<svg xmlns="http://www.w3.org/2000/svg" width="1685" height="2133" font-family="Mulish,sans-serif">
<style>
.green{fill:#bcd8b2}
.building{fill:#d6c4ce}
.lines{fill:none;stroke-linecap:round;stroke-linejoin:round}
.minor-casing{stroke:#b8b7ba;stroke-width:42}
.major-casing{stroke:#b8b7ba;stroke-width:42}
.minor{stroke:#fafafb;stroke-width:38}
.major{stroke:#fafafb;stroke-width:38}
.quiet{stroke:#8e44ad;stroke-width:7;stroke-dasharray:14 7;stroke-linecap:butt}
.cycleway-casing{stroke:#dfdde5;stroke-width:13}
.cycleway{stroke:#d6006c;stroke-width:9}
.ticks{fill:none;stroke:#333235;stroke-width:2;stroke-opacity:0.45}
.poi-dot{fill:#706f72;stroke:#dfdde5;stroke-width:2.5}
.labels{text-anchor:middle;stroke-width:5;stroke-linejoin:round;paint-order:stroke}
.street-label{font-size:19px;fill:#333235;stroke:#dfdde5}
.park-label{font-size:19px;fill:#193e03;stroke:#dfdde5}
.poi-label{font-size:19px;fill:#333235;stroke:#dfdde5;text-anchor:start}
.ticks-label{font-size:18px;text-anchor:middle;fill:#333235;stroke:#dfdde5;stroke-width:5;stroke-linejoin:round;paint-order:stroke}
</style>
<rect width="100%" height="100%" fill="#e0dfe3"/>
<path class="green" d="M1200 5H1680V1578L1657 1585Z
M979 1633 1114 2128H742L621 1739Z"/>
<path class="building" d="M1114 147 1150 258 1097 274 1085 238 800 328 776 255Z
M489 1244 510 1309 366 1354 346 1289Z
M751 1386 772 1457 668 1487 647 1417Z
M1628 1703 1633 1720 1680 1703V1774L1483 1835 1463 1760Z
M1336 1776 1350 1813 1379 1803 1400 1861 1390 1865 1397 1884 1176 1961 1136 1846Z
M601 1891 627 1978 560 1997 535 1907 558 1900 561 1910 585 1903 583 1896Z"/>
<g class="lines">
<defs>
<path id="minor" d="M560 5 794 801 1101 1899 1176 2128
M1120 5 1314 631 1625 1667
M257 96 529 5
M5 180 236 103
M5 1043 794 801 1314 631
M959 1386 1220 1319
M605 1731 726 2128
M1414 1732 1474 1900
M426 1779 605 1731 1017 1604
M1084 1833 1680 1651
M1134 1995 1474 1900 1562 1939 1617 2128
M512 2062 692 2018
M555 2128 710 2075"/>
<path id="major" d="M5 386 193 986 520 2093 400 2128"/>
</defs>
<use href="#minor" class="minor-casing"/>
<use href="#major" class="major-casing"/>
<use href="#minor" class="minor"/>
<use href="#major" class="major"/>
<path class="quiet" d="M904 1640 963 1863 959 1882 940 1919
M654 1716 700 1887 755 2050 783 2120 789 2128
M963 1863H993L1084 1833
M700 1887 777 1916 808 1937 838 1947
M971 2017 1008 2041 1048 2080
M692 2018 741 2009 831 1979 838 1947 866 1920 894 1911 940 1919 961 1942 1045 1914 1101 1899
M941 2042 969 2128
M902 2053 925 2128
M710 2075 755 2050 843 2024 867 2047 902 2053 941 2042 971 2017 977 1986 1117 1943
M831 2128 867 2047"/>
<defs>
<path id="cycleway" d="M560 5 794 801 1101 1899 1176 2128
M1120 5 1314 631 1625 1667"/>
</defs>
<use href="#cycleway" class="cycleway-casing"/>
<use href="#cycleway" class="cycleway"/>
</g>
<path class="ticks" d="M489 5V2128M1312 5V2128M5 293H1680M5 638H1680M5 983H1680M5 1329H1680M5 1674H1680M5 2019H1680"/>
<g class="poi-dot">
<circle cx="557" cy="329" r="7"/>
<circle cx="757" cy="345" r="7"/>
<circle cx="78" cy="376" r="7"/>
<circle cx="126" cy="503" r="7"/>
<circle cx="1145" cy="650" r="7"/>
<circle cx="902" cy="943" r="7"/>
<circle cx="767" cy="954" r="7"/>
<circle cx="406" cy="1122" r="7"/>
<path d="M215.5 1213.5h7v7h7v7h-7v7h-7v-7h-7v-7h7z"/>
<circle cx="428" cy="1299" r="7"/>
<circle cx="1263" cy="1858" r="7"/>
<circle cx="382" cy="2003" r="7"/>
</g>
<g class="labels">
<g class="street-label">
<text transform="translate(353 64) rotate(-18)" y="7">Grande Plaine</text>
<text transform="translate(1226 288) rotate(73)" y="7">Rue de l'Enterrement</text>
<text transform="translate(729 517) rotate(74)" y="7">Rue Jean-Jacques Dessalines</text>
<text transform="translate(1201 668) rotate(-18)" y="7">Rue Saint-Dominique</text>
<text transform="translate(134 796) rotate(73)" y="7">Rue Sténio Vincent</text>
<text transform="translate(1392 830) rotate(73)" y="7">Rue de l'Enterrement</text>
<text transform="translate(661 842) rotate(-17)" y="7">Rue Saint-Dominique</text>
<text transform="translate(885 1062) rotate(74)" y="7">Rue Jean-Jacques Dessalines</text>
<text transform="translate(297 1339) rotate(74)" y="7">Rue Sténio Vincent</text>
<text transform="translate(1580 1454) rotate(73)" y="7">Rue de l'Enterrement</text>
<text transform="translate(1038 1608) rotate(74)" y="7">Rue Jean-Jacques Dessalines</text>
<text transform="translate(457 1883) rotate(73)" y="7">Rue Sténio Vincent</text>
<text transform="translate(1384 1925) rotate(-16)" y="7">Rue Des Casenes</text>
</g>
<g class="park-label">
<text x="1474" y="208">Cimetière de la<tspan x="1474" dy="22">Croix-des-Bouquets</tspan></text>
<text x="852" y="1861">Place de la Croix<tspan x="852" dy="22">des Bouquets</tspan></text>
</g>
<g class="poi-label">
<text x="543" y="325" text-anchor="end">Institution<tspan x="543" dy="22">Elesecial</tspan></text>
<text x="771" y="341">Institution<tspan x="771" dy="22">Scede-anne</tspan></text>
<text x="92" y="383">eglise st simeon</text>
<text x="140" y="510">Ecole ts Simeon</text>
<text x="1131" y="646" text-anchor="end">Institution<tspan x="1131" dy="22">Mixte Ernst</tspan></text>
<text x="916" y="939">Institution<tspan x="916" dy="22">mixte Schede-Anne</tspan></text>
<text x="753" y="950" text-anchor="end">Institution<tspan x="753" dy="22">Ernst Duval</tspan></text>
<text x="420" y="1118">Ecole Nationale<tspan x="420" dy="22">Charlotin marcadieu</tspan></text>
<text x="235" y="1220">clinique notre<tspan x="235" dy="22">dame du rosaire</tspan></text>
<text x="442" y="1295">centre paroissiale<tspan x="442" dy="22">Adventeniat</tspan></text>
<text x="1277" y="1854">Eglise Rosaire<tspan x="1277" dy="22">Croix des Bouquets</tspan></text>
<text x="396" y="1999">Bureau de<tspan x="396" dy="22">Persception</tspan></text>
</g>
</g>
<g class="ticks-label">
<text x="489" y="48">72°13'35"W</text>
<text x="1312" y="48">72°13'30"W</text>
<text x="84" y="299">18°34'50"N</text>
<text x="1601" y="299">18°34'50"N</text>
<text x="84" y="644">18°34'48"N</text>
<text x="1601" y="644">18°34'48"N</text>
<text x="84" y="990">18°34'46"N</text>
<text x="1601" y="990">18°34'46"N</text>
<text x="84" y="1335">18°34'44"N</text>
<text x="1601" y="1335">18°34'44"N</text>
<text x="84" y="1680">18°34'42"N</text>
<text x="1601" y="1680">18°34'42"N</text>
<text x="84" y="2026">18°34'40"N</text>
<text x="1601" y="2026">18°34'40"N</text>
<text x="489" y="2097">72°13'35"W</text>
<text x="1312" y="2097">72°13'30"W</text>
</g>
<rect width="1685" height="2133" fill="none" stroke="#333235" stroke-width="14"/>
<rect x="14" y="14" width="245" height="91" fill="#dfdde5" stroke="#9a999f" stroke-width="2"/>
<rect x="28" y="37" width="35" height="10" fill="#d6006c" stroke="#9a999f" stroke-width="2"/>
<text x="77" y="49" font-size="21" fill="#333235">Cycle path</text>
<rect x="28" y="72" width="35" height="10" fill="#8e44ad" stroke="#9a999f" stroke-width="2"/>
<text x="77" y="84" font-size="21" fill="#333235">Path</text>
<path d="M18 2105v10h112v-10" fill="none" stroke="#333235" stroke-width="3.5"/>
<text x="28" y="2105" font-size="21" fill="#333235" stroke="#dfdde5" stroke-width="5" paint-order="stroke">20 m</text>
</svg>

#####

### About this task
Please copy every line in the entries where "casing" appears.

### Written answer
.minor-casing{stroke:#b8b7ba;stroke-width:42}
.major-casing{stroke:#b8b7ba;stroke-width:42}
.cycleway-casing{stroke:#dfdde5;stroke-width:13}
<use href="#minor" class="minor-casing"/>
<use href="#major" class="major-casing"/>
<use href="#cycleway" class="cycleway-casing"/>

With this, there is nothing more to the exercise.